• _INSTRUKSI 1_
Salin bagian teks tentang unsur-unsur pidana mulai dari "Secara tradisional, teori-teori" sampai dengan "retributivel vergeldings theorieen).".
• _INSTRUKSI 2_
Tolong jawab berdasarkan teks tentang unsur-unsur pidana: menurut J. Andenaes, teori relatif dapat disebut sebagai teori apa?

• _TEKS YANG DITAMPILKAN_
────────────────────────────────────────

Saturday 26 May 2012

Unsur-Unsur Piadana


Unsur-Unsur Piadana

Dari beberapa definisi diatas, dapatlah disimpulkan bahwa pidana mengandung unsur-unsur atau ciri-ciri sebagai berikut :[1]
a.        Pidana itu pada hakikatnya merupakan suatu pengenaan penderitaan atau nestapa atau akibat-akibat lain yang tidak menyenangkan.
b.      Pidana itu diberikan dengan sengaja oleh orang atau badan yang nenpunyai kekuasaan ( oleh yang berwenang ).
c.       Pidana itu dikenakan kepada seseorang yang telah melakukan tindak pidana menurut Undang-undang.
Jika kita kaji dengan hukum ynng berlaku di Indonesia, maka untuk perumusan pidana dari pengertian diatas telah memenuhi unsur-unsur pidana itu sendiri.
Secara tradisional, teori-teori pemidanaan pada umumnya dapat dibagi dalam dua kelompok teori yaitu :
a.        Teori absolut atau teori pembalusan ( retributivel vergeldings theorieen).
b.      Teori relatif atau teori tujuan.
Apabila teori-teori diatas dikupas lebih mendalam, maka akan kita dapatkan penjelasan-penjelasan sebagai berikut :
1)      Teori Absolut
teori ini, pidana dijatuhkan karena semata-mata orang telah melakukan suatu kejahatan atau tindak pidana ( quia peccatum est ). Pidana merupakan akibat mutlak yang harus ada sebagai suatu pembalasan kepada orang yang melakukan kejahatan. Jadi dasar pembenaran dari pidana terletak pada adanya atau terjadinya kejahatan itu sendiri. Menurut Johannes Andenaes tujuan utama ( primair ) dari pidana menurut teori absolut ialah "untuk memuaskan tuntutan keadilan" sedangkan pengaruh pengaruhnya yang menguntungkan adalah skunder.
2)      Teori Relatif
Menurut teori ini, memidana bukanlah untuk memuaskan tuntutan absolut dari keadilan. Pembalasan itu sendiri tidak mempunyai nilai, tetapi hanya sebagai sarana untuk melindungi kepentingan masyarakat. Oleh karena itu menurut J.Andenaes, teori ini davat disebut sebagai "teori perlindungan masyarakat" ( the theory of social defence ). Menurut Nigel Walker teori ini lebih tepat disebut aliran reduktif karena dasar pembenaran pidana menurut teori ini ialah untuk mengurangi frekuensi kejahatan. Oleh karena itu, penganutnya dapat disebut dengan golongan "reducers".

────────────────────────────────────────

Baris data dari sebuah dataset:
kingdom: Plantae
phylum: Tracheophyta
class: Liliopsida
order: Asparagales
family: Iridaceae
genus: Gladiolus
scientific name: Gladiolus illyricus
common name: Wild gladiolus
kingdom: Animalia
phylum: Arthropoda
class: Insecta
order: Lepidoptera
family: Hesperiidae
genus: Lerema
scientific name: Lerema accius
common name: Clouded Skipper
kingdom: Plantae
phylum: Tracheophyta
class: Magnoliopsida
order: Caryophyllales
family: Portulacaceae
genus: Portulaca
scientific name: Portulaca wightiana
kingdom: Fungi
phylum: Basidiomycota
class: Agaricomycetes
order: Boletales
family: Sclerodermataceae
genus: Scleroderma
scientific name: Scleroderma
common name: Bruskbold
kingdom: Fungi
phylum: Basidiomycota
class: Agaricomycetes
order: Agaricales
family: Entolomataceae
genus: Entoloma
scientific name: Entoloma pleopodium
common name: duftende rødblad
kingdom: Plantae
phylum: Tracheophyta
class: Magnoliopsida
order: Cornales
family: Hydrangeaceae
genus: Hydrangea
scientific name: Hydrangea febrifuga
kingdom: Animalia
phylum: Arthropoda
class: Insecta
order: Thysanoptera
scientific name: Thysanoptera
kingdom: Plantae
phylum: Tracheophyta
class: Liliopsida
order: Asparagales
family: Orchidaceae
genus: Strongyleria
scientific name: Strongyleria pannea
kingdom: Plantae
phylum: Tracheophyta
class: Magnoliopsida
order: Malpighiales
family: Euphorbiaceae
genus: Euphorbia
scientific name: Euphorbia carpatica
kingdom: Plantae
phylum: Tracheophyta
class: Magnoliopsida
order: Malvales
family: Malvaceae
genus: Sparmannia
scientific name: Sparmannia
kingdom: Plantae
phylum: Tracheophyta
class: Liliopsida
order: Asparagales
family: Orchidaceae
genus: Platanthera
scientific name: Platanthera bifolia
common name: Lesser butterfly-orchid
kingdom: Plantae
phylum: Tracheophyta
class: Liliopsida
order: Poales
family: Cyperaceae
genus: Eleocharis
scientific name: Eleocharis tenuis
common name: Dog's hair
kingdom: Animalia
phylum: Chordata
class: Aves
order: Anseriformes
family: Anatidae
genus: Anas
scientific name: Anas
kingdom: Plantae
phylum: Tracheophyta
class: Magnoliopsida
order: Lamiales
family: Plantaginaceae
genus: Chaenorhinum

────────────────────────────────────────

• _JAWABAN BENAR 1_
Secara tradisional, teori-teori pemidanaan pada umumnya dapat dibagi dalam dua kelompok teori yaitu :
a.        Teori absolut atau teori pembalusan ( retributivel vergeldings theorieen).

• _JAWABAN BENAR 2_
Teori perlindungan masyarakat (the theory of social defence).